In such a case the probability function will be computed as follows :

p(x;\mu,\Sigma) = \frac{1}{(2\pi)^{n/2} |\Sigma|^{1/2}} exp(-\frac{1}{2} (x-\mu)^T \Sigma^{-1} (x - \mu))

where |\Sigma| is the determinant of \Sigma

_images/multivariate_gaussian_distribution_1.png

In the figure above it can be seen that by changing the values on the diagonal of the covariance matrix simultaneously, the contours can be made either broader or narrower.

_images/multivariate_gaussian_distribution_2.png

In this figure it can be seen that by independently changing the values on the diagonal of the covariance matrix, the contour profiles can be made to be elliptical along the horizontal and vertical axes.

_images/multivariate_gaussian_distribution_3.png

The above figure shows, that by changing the values of \mu, the overall position of the contour profile could be moved.

_images/multivariate_gaussian_distribution_4.png

Finally the image above shows that by changing the values on the covariance matrix not on the diagonal, the contour profile changes to an elliptical shape along arbitrary axes.
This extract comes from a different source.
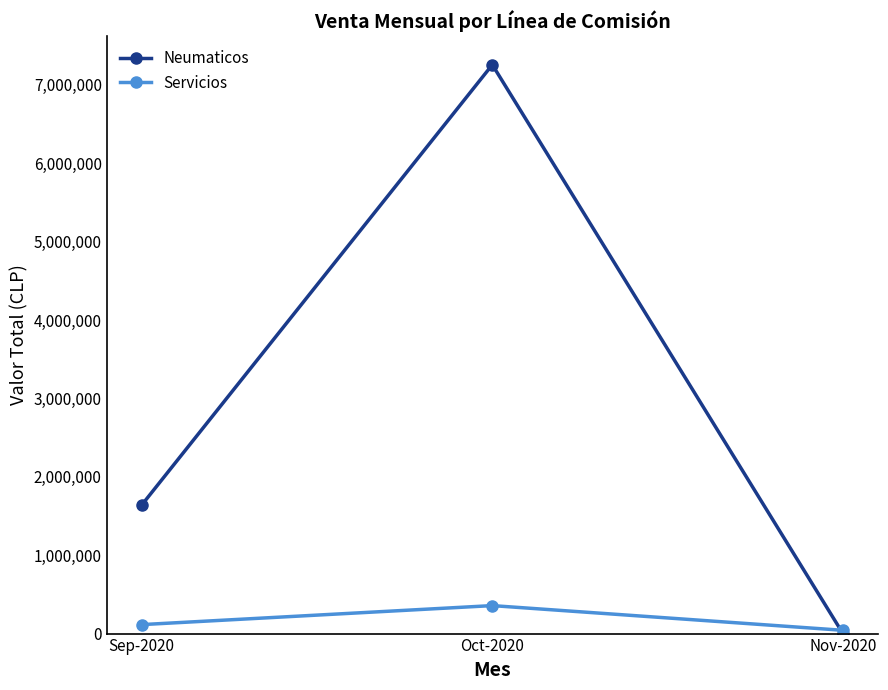

What are all the series names shown in the legend?

Neumaticos, Servicios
In fact the right most profile is probably closest to the one that we started with. And setting the non-diagonal elements of a correlation matrix to be non-zero is an admission of the fact that these elements are correlated and not independently variable.
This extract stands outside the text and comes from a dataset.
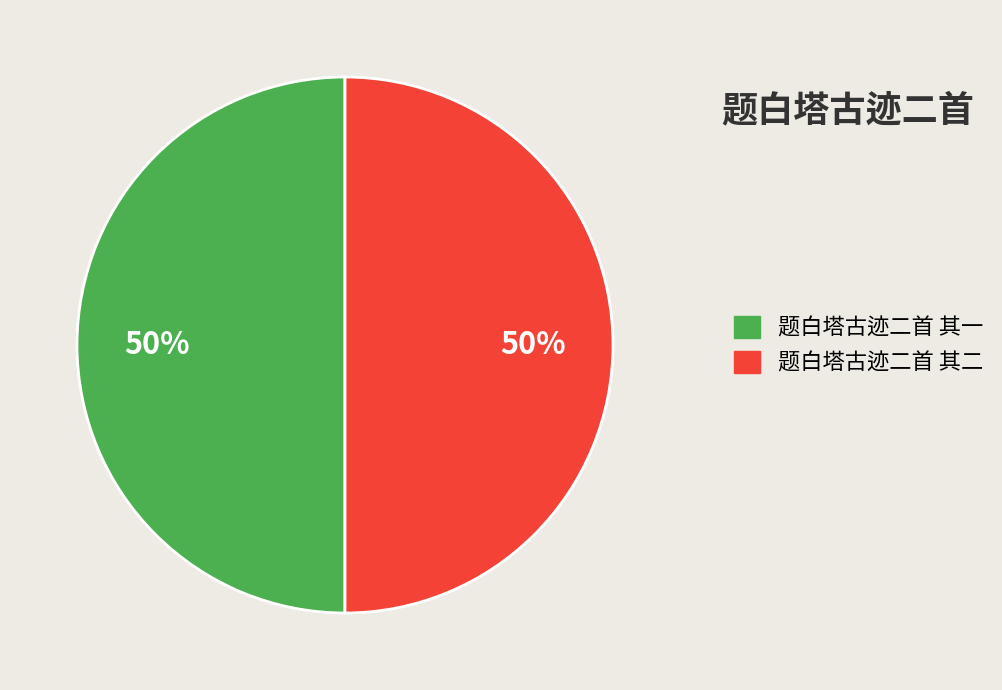

The 题白塔古迹二首 其二 slice represents 50% of the pie. True or false?

True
So multivariate gaussian distribution should help us model the situation to better fit the actual behaviour of the two features x_1 and x_2 that we started out with. Thus by using the modified probability function above we can better predict anomalies when the features show some correlation within themselves.

Video 16-8: Anomaly detection using the multivariate gaussian distribution

In computing the probability function using a multivariate gaussian distribution the following could be used.

p(x;\mu,\Sigma) = \frac{1}{(2\pi)^{n/2} |\Sigma|^{1/2}} exp(-\frac{1}{2} (x-\mu)^T \Sigma^{-1} (x - \mu))

We would need to start by first computing \mu and \Sigma as follows

\mu = \frac{1}{m} \sum_{i=1}^m x^{(i)}

\Sigma = \frac{1}{m} \sum_{i=1}^m (x^{(i)} - \mu)(x^{(i)} - \mu)^T

Then compute p(x). And flag an anomaly if p(x) < \epsilon

Relationship to the original model

It turns out that gaussian distribution is simply a special case of multivariate gaussian distribution with the constraint that all the non-diagonal elements of the covariance matrix should be set to zero.

Howeever gaussian distributed still tends to be used more frequently than its multivariate cousin given that the former is computationally cheaper, and can even deal with situations where m (the training set size) is small or even less than n (the number of features). If m \leq n, multivariate gaussian distribution cannot be used since \Sigma is non-invertible. It is preferred to generally have m \geq 10 n.

Quite often (as in the case above of the two correlated features), it might still be helpful to model additional features by creating new features eg. x_1 - x_2 or \frac{x_1}{x_2} and using gaussian distribution rather then the multivariate gaussian because of the additional computation complexity or if m is not substantially larger than n.